In a statement, Biden said Klain has been an “invaluable” advisor, highlighting in particular the work they did together during the 2009 economic crisis and the 2014 Ebola outbreak.
“His vast and varied experience and ability to work with people from across the political spectrum is precisely what I need in a White House chief of staff when we face this time of crisis. ” added the president-elect, who made the fight against the pandemic one of his government’s priorities.
Coordinated the White House response to Ebola in 2014
Klain, a lawyer by profession, was his chief of staff in the first years as vice president of the Barack Obama administration (2009-2017), and also coordinated the White House response to Ebola in 2014.
The Democratic politician has been a harsh critic of the way President Donald Trump handled the pandemic, underestimating its importance and initially devaluing protection and screening measures, such as mask use and large-scale testing.
The United States is currently the country with the most deaths (240,857) caused by the new coronavirus SARS-Cov-2, responsible for covid-19, and with the most confirmed cases of contagion (more than 10.3 million).
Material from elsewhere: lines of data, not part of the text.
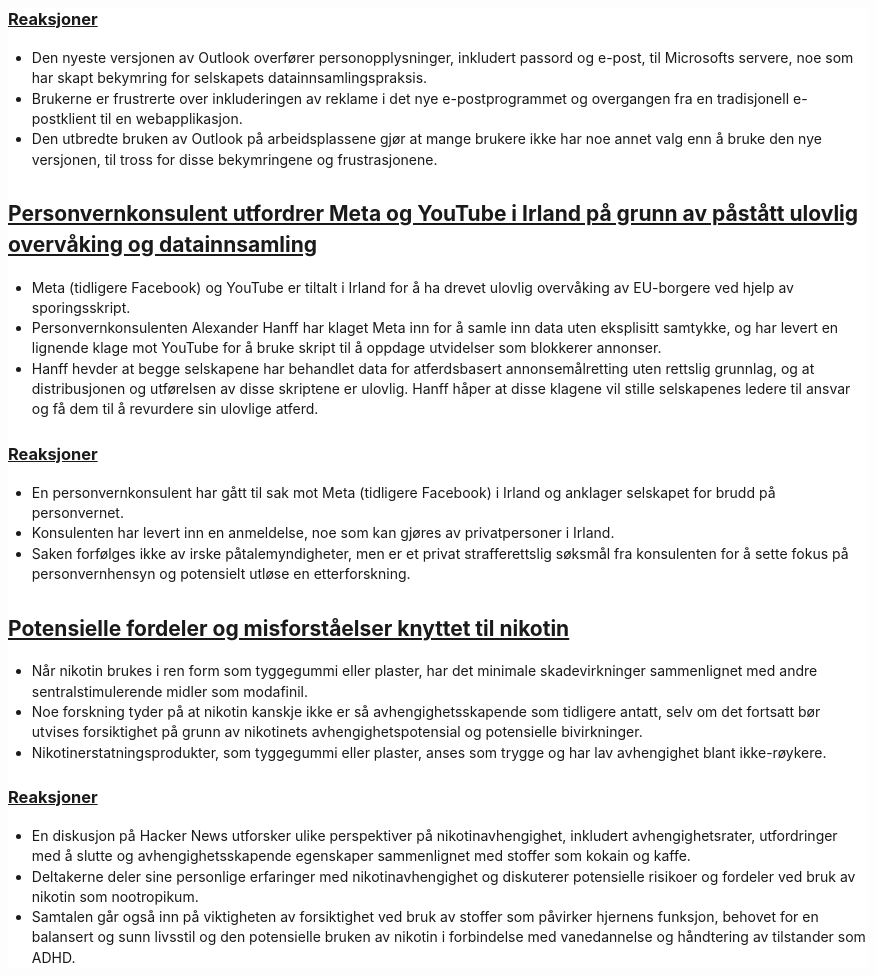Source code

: ### [Reaksjoner](https://news.ycombinator.com/item?id=38233694)

- Den nyeste versjonen av Outlook overfører personopplysninger, inkludert passord og e-post, til Microsofts servere, noe som har skapt bekymring for selskapets datainnsamlingspraksis.
- Brukerne er frustrerte over inkluderingen av reklame i det nye e-postprogrammet og overgangen fra en tradisjonell e-postklient til en webapplikasjon.
- Den utbredte bruken av Outlook på arbeidsplassene gjør at mange brukere ikke har noe annet valg enn å bruke den nye versjonen, til tross for disse bekymringene og frustrasjonene.

## [Personvernkonsulent utfordrer Meta og YouTube i Irland på grunn av påstått ulovlig overvåking og datainnsamling](https://www.theregister.com/2023/11/11/meta_youtube_criminal_charges/)

- Meta (tidligere Facebook) og YouTube er tiltalt i Irland for å ha drevet ulovlig overvåking av EU-borgere ved hjelp av sporingsskript.
- Personvernkonsulenten Alexander Hanff har klaget Meta inn for å samle inn data uten eksplisitt samtykke, og har levert en lignende klage mot YouTube for å bruke skript til å oppdage utvidelser som blokkerer annonser.
- Hanff hevder at begge selskapene har behandlet data for atferdsbasert annonsemålretting uten rettslig grunnlag, og at distribusjonen og utførelsen av disse skriptene er ulovlig. Hanff håper at disse klagene vil stille selskapenes ledere til ansvar og få dem til å revurdere sin ulovlige atferd.

### [Reaksjoner](https://news.ycombinator.com/item?id=38229041)

- En personvernkonsulent har gått til sak mot Meta (tidligere Facebook) i Irland og anklager selskapet for brudd på personvernet.
- Konsulenten har levert inn en anmeldelse, noe som kan gjøres av privatpersoner i Irland.
- Saken forfølges ikke av irske påtalemyndigheter, men er et privat strafferettslig søksmål fra konsulenten for å sette fokus på personvernhensyn og potensielt utløse en etterforskning.

## [Potensielle fordeler og misforståelser knyttet til nikotin](https://gwern.net/nicotine)

- Når nikotin brukes i ren form som tyggegummi eller plaster, har det minimale skadevirkninger sammenlignet med andre sentralstimulerende midler som modafinil.
- Noe forskning tyder på at nikotin kanskje ikke er så avhengighetsskapende som tidligere antatt, selv om det fortsatt bør utvises forsiktighet på grunn av nikotinets avhengighetspotensial og potensielle bivirkninger.
- Nikotinerstatningsprodukter, som tyggegummi eller plaster, anses som trygge og har lav avhengighet blant ikke-røykere.

### [Reaksjoner](https://news.ycombinator.com/item?id=38230495)

- En diskusjon på Hacker News utforsker ulike perspektiver på nikotinavhengighet, inkludert avhengighetsrater, utfordringer med å slutte og avhengighetsskapende egenskaper sammenlignet med stoffer som kokain og kaffe.
- Deltakerne deler sine personlige erfaringer med nikotinavhengighet og diskuterer potensielle risikoer og fordeler ved bruk av nikotin som nootropikum.
- Samtalen går også inn på viktigheten av forsiktighet ved bruk av stoffer som påvirker hjernens funksjon, behovet for en balansert og sunn livsstil og den potensielle bruken av nikotin i forbindelse med vanedannelse og håndtering av tilstander som ADHD.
Klain is also a veteran of the Capitol ‘corridors’, an environment he knows well, having worked in Biden’s Congressional office when he was a senator from Delaware in 1989, after graduating from Harvard Law School.
The now-elected president-elect chief of staff, a position he also held under former Vice President Al Gore, has long been considered the most likely option to lead Biden’s team in the White House.
The Democrat is expected to announce in the coming days his main collaborators in the White Housedespite Trump refusing to accept defeat and has taken legal action to reverse the election results.